▸ **Exercise goal**
Exactly the lines below, starting with the one containing "Table 2. Diagnostic" and going on through the one containing "Table 8 Common", must be reproduced, both ends included, and no pictures with them.

▸ **Supplied data**

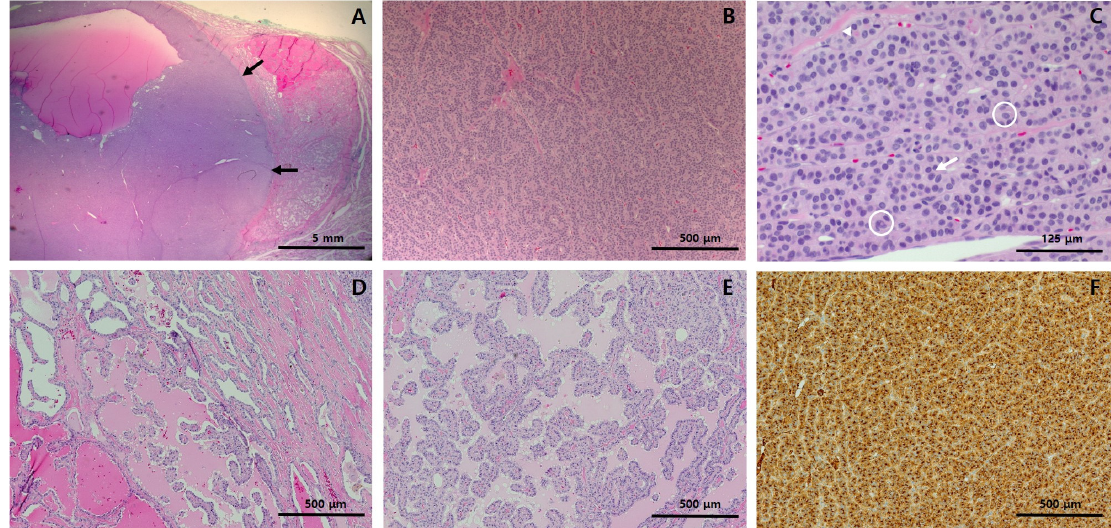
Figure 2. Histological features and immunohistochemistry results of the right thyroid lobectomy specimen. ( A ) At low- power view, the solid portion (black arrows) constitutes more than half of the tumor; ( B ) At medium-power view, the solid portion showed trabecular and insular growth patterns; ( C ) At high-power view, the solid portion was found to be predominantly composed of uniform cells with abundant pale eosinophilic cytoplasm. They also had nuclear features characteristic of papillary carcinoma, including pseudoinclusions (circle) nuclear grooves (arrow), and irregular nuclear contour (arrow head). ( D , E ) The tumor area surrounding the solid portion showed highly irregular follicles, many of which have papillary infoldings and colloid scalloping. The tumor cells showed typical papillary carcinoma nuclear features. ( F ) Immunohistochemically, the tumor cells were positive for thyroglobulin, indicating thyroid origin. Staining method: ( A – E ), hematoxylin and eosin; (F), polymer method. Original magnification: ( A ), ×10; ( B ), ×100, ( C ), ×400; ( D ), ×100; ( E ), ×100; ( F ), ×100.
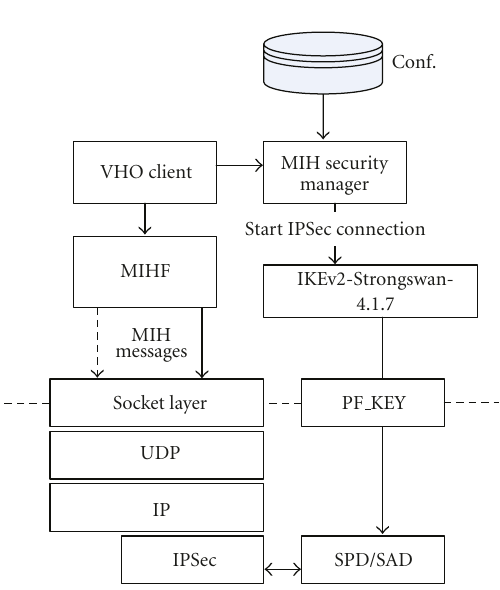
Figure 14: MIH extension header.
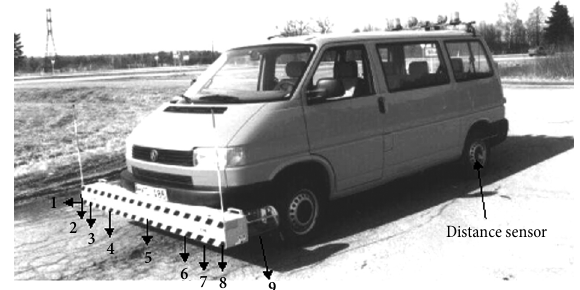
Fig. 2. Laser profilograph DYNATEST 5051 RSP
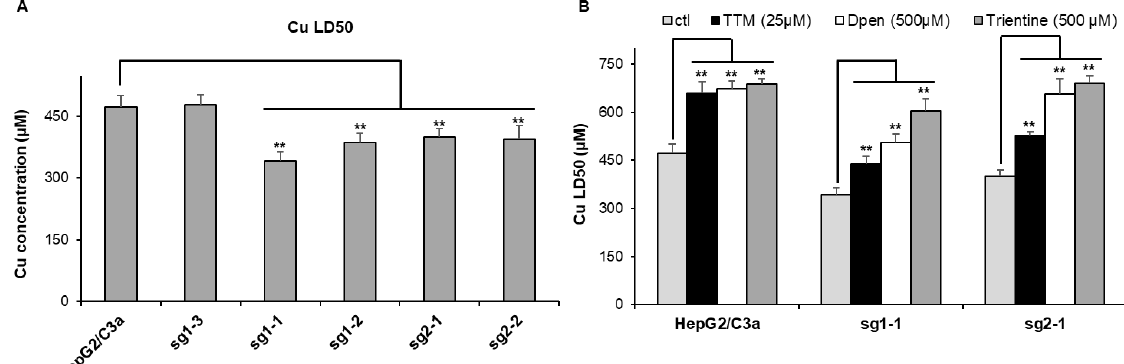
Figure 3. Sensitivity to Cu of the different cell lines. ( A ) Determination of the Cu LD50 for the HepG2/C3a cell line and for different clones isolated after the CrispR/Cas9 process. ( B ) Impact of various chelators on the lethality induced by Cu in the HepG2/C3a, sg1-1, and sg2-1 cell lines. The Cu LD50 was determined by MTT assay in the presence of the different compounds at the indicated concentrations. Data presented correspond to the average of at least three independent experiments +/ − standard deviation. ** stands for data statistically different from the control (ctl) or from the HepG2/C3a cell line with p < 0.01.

* * *

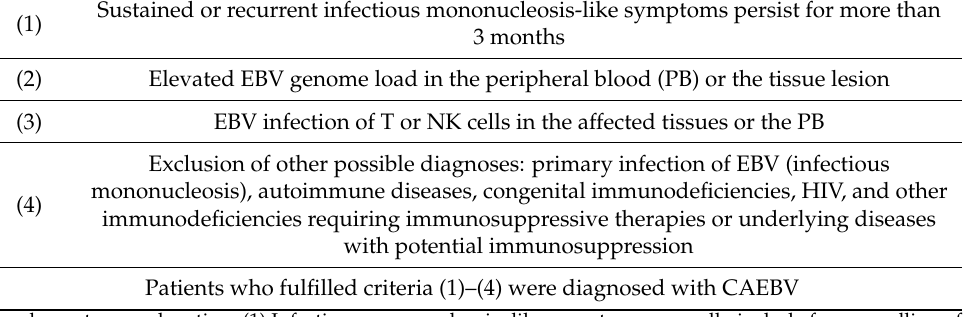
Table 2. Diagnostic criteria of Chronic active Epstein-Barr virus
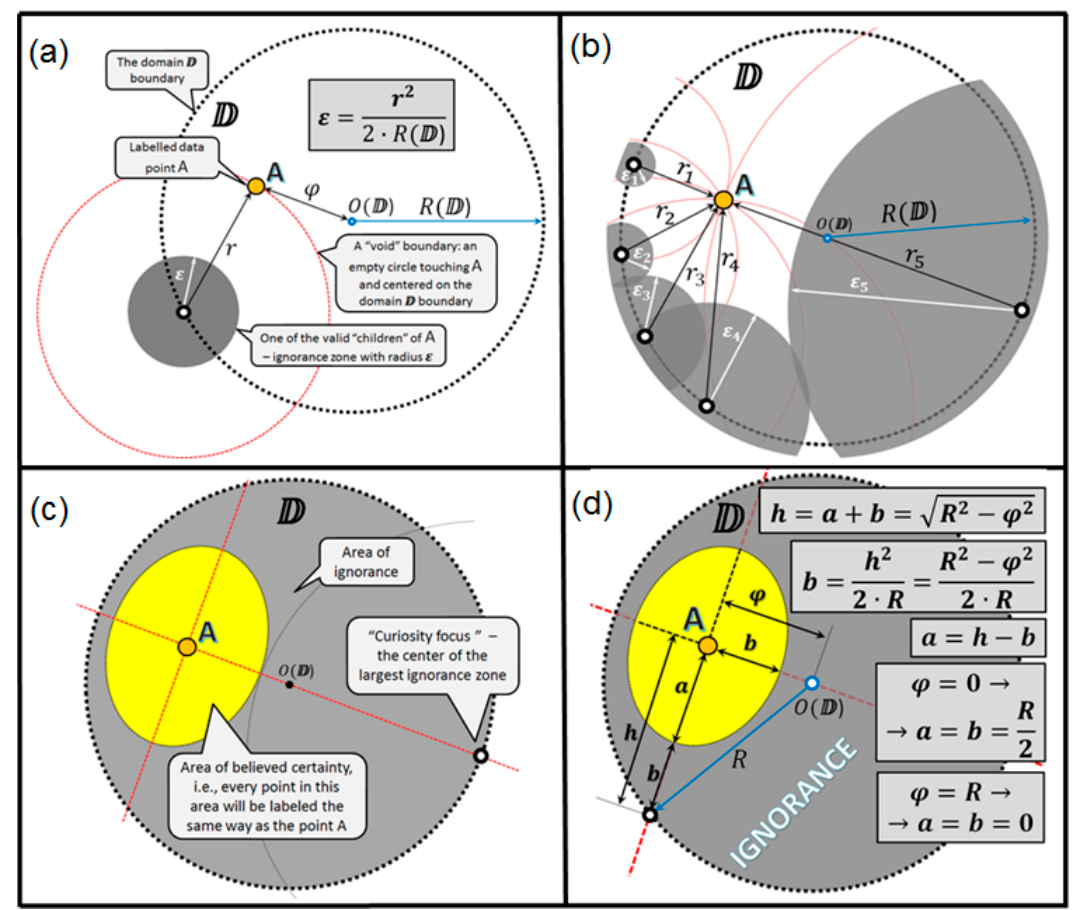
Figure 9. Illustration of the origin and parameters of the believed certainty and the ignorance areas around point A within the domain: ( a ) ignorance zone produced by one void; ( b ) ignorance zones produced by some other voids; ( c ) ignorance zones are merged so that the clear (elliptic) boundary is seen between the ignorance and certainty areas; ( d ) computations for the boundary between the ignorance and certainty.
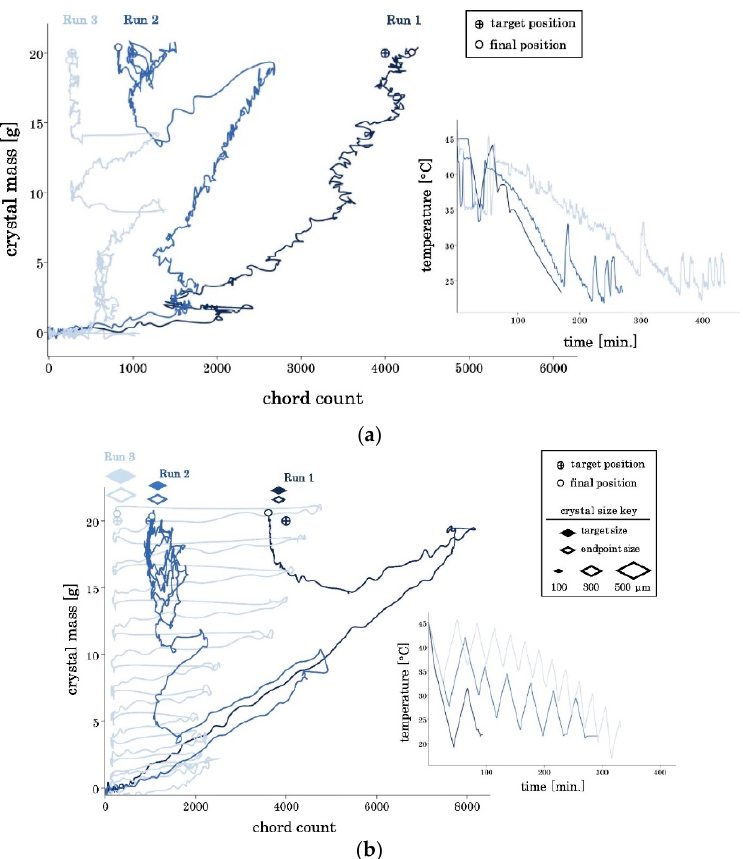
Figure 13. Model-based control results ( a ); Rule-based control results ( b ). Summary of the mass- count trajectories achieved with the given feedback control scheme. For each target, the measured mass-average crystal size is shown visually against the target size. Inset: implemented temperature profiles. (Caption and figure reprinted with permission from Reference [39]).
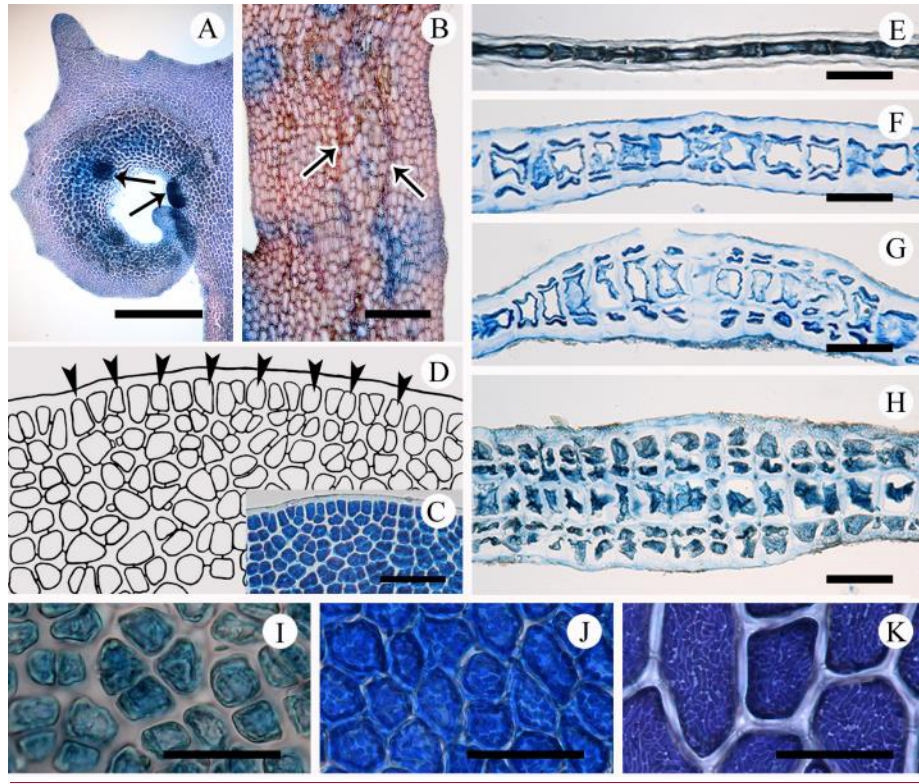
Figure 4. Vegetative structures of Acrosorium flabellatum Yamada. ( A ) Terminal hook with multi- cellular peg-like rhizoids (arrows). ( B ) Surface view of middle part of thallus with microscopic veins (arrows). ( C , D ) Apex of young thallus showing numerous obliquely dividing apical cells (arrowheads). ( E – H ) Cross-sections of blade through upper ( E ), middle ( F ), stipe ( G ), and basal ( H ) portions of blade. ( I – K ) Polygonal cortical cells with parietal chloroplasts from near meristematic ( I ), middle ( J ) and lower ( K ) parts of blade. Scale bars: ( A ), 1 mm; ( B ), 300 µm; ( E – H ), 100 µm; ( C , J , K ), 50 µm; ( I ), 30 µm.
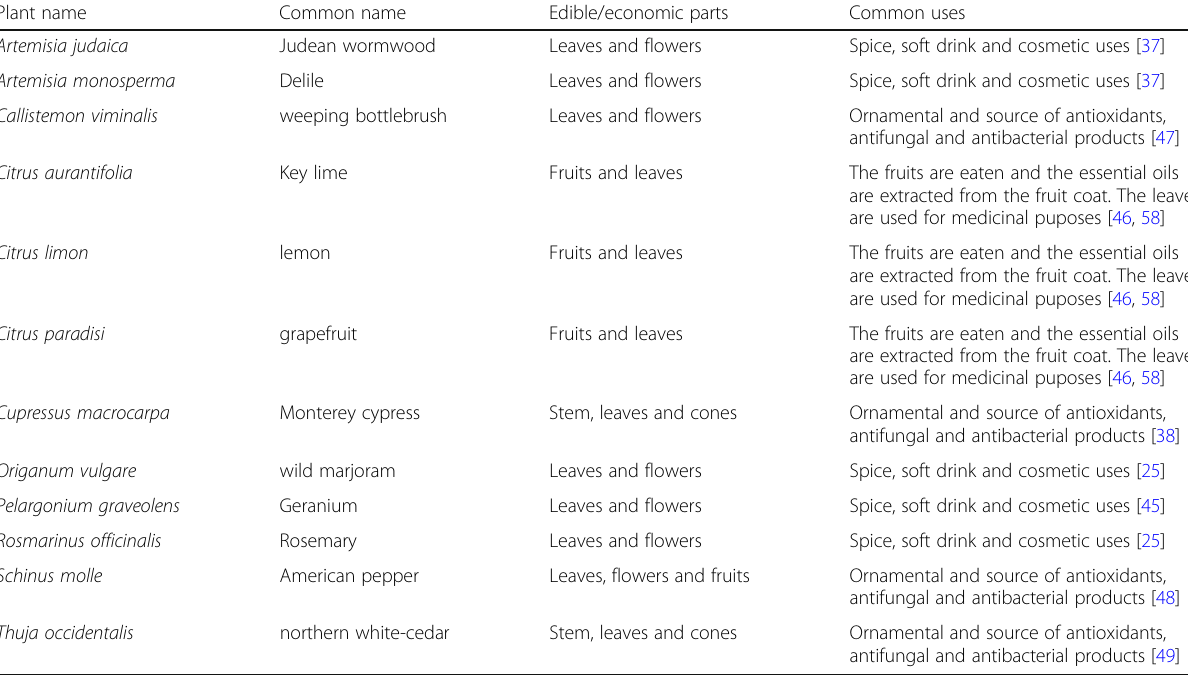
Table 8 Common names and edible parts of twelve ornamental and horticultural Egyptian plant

▸ **Exercise answer**
Table 2. Diagnostic criteria of Chronic active Epstein-Barr virus
Figure 9. Illustration of the origin and parameters of the believed certainty and the ignorance areas around point A within the domain: ( a ) ignorance zone produced by one void; ( b ) ignorance zones produced by some other voids; ( c ) ignorance zones are merged so that the clear (elliptic) boundary is seen between the ignorance and certainty areas; ( d ) computations for the boundary between the ignorance and certainty.
Figure 13. Model-based control results ( a ); Rule-based control results ( b ). Summary of the mass- count trajectories achieved with the given feedback control scheme. For each target, the measured mass-average crystal size is shown visually against the target size. Inset: implemented temperature profiles. (Caption and figure reprinted with permission from Reference [39]).
Figure 4. Vegetative structures of Acrosorium flabellatum Yamada. ( A ) Terminal hook with multi- cellular peg-like rhizoids (arrows). ( B ) Surface view of middle part of thallus with microscopic veins (arrows). ( C , D ) Apex of young thallus showing numerous obliquely dividing apical cells (arrowheads). ( E – H ) Cross-sections of blade through upper ( E ), middle ( F ), stipe ( G ), and basal ( H ) portions of blade. ( I – K ) Polygonal cortical cells with parietal chloroplasts from near meristematic ( I ), middle ( J ) and lower ( K ) parts of blade. Scale bars: ( A ), 1 mm; ( B ), 300 µm; ( E – H ), 100 µm; ( C , J , K ), 50 µm; ( I ), 30 µm.
Table 8 Common names and edible parts of twelve ornamental and horticultural Egyptian plant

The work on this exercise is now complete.